Ninem yedi yaşındaymış düşman girince Maraş’a,
Çıkmış her bir tarafta gürültü, kavga ve kargaşa,
Ermeniler oluvermiş hemen Fransızlara maşa,
Yanmış evlerinle birlikte ciğerin, yüzün Maraş.
Önce İngilizler gelmiş çiğnemişler toprağını,
Koymamışlar ağaçlarında dalları ve yaprağını,
Kırmışlar kolunu, ellerini ve de parmağını,
Talan etmişler de bağını bahçeni güzün Maraş.

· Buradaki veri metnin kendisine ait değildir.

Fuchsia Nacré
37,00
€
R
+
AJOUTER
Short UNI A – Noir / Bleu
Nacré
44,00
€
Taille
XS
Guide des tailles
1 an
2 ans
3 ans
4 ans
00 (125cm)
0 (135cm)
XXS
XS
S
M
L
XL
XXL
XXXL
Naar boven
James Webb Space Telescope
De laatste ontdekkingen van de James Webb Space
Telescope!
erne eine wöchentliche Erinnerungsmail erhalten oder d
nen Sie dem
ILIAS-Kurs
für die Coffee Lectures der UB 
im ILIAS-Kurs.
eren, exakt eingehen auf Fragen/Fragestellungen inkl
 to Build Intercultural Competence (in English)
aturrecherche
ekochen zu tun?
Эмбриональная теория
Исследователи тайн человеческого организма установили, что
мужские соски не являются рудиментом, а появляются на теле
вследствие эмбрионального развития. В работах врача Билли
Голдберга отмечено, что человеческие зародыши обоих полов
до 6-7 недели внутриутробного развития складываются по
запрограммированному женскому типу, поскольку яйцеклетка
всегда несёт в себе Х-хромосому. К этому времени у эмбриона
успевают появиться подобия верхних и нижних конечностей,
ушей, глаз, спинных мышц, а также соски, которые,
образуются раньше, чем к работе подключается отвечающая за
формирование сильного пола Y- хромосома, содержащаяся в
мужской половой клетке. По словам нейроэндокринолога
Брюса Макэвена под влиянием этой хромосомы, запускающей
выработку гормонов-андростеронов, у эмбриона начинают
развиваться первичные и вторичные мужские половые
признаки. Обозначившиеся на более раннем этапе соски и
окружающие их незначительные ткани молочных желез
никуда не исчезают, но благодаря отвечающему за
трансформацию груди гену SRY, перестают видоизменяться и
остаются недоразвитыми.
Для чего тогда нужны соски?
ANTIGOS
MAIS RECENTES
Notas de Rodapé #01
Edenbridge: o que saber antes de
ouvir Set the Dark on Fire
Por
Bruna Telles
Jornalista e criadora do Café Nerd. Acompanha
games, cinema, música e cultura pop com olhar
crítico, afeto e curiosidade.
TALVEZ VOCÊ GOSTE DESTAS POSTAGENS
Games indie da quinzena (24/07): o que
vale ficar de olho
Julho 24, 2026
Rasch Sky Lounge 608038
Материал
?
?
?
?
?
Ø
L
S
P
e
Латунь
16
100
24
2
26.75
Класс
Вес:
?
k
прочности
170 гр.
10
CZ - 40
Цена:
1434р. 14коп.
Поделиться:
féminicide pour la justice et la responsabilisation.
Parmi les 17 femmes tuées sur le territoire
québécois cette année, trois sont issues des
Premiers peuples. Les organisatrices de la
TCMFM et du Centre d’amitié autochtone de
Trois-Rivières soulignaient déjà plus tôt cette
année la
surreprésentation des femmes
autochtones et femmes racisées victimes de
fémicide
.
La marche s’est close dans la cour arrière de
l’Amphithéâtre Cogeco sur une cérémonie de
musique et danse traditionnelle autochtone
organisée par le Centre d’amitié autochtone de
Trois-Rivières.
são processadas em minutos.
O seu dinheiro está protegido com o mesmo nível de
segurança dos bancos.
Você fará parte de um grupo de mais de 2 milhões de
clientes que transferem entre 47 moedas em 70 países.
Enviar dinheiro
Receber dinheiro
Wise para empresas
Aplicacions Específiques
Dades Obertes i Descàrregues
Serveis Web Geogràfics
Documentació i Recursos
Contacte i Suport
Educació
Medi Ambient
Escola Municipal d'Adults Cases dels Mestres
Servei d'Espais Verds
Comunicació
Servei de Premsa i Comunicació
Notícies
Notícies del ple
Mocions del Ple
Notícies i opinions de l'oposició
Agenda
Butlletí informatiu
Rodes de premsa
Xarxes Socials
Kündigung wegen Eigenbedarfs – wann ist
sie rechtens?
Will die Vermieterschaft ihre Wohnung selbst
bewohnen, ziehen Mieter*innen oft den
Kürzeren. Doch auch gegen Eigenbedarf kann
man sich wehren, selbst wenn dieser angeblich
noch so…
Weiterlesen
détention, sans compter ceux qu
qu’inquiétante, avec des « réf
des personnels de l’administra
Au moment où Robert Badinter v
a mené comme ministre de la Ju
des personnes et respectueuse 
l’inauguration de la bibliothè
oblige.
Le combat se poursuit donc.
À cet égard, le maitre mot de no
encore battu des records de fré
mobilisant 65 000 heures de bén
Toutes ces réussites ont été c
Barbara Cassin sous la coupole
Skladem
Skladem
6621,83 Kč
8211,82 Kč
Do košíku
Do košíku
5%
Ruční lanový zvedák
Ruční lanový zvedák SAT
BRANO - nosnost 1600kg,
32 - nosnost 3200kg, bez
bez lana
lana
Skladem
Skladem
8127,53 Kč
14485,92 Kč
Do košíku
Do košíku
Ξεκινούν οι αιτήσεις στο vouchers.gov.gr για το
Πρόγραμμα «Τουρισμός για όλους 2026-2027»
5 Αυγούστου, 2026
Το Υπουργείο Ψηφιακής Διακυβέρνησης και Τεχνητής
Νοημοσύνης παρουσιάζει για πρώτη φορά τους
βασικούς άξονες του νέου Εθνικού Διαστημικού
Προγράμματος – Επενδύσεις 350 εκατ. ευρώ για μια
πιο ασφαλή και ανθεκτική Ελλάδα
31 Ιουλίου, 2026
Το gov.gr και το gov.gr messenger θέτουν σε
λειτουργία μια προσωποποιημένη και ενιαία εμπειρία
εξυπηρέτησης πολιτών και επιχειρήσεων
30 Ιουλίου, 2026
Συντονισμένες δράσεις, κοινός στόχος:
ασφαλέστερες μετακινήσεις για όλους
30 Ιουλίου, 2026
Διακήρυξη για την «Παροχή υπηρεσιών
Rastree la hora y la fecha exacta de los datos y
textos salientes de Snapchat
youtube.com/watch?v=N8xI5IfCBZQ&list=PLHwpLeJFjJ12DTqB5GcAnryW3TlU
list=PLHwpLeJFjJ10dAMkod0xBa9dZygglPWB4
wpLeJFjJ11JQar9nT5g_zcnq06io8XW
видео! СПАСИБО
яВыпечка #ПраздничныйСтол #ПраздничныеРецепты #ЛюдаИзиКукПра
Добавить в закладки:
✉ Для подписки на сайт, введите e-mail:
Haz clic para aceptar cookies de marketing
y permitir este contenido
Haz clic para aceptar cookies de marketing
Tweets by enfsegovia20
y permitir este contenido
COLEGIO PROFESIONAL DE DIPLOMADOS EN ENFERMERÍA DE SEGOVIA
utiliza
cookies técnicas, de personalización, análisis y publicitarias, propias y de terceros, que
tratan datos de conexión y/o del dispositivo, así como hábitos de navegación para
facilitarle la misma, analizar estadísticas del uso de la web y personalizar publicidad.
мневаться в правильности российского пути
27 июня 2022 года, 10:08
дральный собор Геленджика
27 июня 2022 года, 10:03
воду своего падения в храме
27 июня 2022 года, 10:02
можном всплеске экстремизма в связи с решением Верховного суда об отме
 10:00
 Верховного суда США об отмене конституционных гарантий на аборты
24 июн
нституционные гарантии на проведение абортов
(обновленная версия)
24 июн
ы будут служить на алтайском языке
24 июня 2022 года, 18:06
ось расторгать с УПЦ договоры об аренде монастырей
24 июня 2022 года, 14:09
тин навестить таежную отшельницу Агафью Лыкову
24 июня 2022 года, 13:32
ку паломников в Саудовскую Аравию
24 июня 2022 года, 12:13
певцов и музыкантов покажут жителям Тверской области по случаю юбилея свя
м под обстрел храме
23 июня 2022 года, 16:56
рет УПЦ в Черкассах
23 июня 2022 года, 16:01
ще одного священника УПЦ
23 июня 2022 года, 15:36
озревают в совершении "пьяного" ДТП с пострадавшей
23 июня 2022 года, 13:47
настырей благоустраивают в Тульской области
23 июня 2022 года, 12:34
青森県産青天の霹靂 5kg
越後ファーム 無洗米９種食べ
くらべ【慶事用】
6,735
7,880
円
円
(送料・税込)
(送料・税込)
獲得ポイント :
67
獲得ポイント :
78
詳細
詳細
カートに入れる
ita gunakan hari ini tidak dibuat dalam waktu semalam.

Ermeniler de düzen kurmuşlar türlü türlü hile
Fransızlar gelince karşılamışlar coşku ile,
Vurmamış Abdal Halil davuluna bir tokmak bile,
Nasıl da güzeldir senin yokuşun ve düzün Maraş.
Alemi İslam’a hitap eden Sayın Kısakürek,
Bu acıya nasıl dayansın söyle bu koca yürek,
Ellerimizde baltalar, sapan, kazma ile kürek,
Dikti bayrağını kale burcuna özün Maraş.
Rıdvan Hoca Ulucami’de demiş ki vakit tamam,
Ben bu gün sizlere Cuma Namazı’nı kıldıramam,
Esaret altındayken ben daha fazla yaşayamam,
Hepsi de mert imiş, erkeğin, kadının, kızın Maraş.
Sütçü İmam çıkar ortaya haykırır bre gafiller,
Halkın zaten perişan olmuş hepsi de sersefiller,
Karıncayı ezmek için gelmiş sanki koca filler,
Temizledin, düşmanı kovdu şehirden hızın Maraş
Gönderdi Büyük Millet Meclisi madalyayı sana,
Kafa tutarak meydan okudun sen koca cihana,
Yedi Şubat yetmiş üçte kavuştun da Kahraman’a,
Yapma değil gerçek Kahramansın sen Kahramanmaraş.
Yüz yıl önce bugün yazmıştın sen tarihi destanı,
Çileli Aşık Murat’ım incitme şehit atanı,
Vermedin haine ve düşmana bu cennet vatanı,
Sonradan olma değil gerçek Kahramansın sen Maraş.